Non-recursive scan prefix in JIT #560

zherczeg · 2024-11-12T11:29:04Z

The algorithm is rewritten. It should cover more cases and non-recursive.

Testing is difficult though. When it covers cases that it should not, the matching should fail, so that can be tested at some level. However, the opposite, when it does not cover cases, that it should, the effect is just slower matching.

Fixes #558 since it is non-recursive.

NWilson · 2024-11-13T08:02:21Z

I didn't have time to look at this yesterday; but I will today.

NWilson

Sorry, I've spent quite a lot of time on this, and typed a lot of silly questions. I'm just going to pause reviewing for the day.

src/pcre2_jit_compile.c

NWilson · 2024-11-13T13:47:05Z

src/pcre2_jit_compile.c

 }

-static int scan_prefix(compiler_common *common, PCRE2_SPTR cc, fast_forward_char_data *chars, int max_chars, sljit_u32 *rec_count)
+#define SCAN_PREFIX_STACK_END 32


Do we need a comment explaining the choice of "32"? Just, "big enough that we think we'll find what we want"? As I understand it, when you have parentheses and quantifiers it'll push to the stack, so we're bargaining here that very few patterns will have 12 characters surrounded by more 32 metacharacters!
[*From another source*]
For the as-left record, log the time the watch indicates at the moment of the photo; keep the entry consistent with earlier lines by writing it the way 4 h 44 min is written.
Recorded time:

It is a random value. Should be big enough in practice. The stack usage is quite low in most cases, but:
/(a|){33}b/ or /(a?){33}/can exhaust it. In this case no prefix is computed.
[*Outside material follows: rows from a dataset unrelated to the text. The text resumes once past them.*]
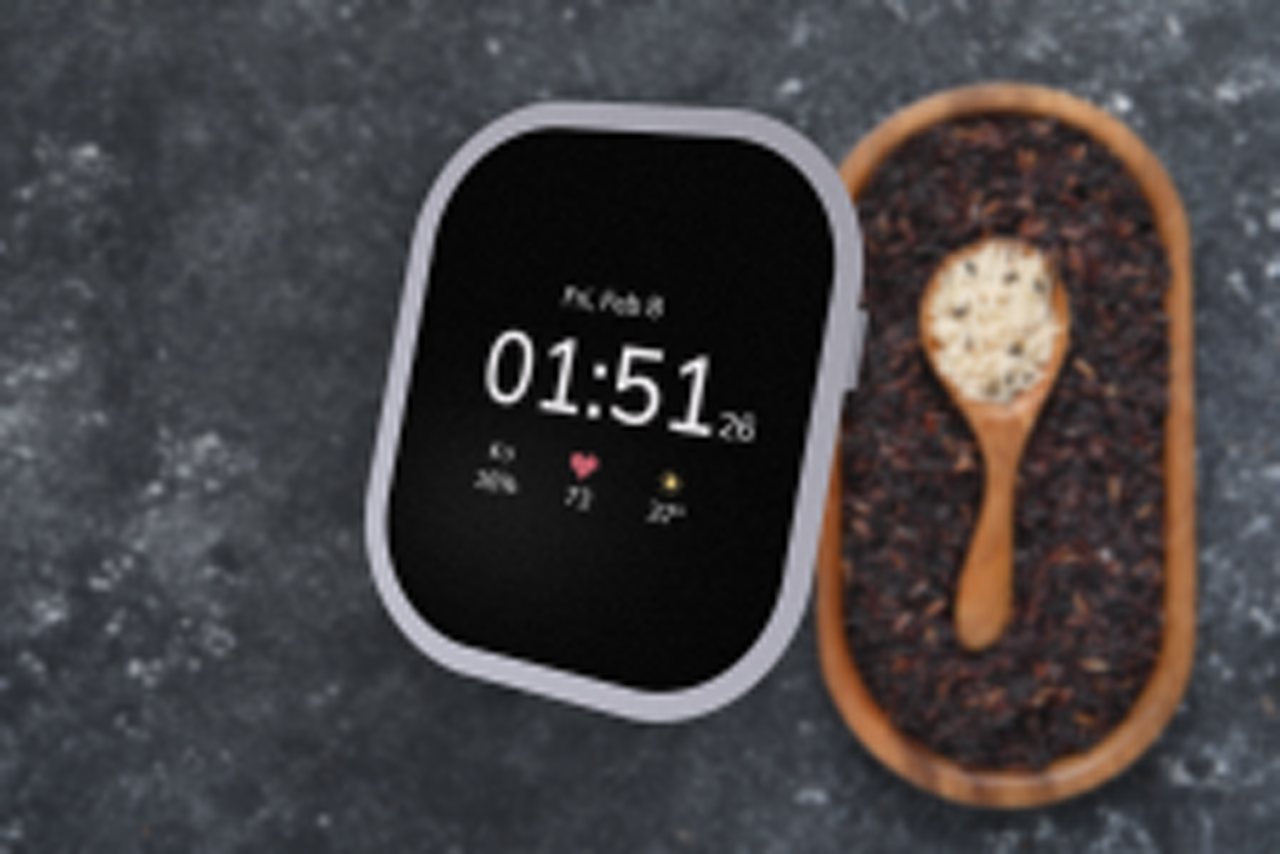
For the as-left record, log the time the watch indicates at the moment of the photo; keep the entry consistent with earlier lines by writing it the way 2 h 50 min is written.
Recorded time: 1 h 51 min
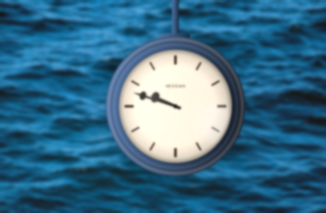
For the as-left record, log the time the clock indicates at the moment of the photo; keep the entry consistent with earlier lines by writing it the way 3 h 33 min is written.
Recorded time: 9 h 48 min
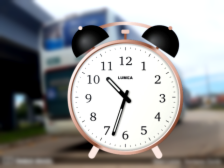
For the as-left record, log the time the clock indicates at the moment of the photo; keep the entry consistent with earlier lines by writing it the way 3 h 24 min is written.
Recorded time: 10 h 33 min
NWilson · 2024-11-13T13:52:49Z

src/pcre2_jit_compile.c

+      continue;
+      }
+
+    cc_stack[stack_ptr] = cc + len;


I don't fully understand what the old code was doing here. The old code did its scan_prefix recursion before continuing with last = FALSE; break; which that processes the character at position cc. So the recursion will process the following OPs before it the caller finishes processing the OP_QUERY.

But then, eventually, the caller will process the following data, again? I don't understand. What happens for x?yz? The OP_QUERY for x? will recurse with scan_prefix to process the yz, but when that returns, it will then go ahead and process yz again? That would be a quadratic cost, if I'm reading the code correctly.

I don't really understand the way the recursion has been converted into a stack either. The old code would process the data at cc + len first, then when that frame returns, continue processing from cc. But the new code continues processing from cc, and then when the stack is popped, it will move on (or back?) to cc + len.

If the old order of operations was occurring, I'd have expected the code to do something like this instead:

// Jump into cc + len, to implement the recursive call into scan_prefix(cc + len) cc_stack[stack_ptr] = cc; cc = cc + len; continue;

NWilson · 2024-11-13T14:45:37Z

src/pcre2_jit_compile.c

-static int scan_prefix(compiler_common *common, PCRE2_SPTR cc, fast_forward_char_data *chars, int max_chars, sljit_u32 *rec_count)
+#define SCAN_PREFIX_STACK_END 32
+
+static int scan_prefix(compiler_common *common, PCRE2_SPTR cc, fast_forward_char_data *chars)


The signature could have a comment explaining that chars must have length MAX_N_CHARS, or it could have type fast_forward_char_data chars[MAX_N_CHARS].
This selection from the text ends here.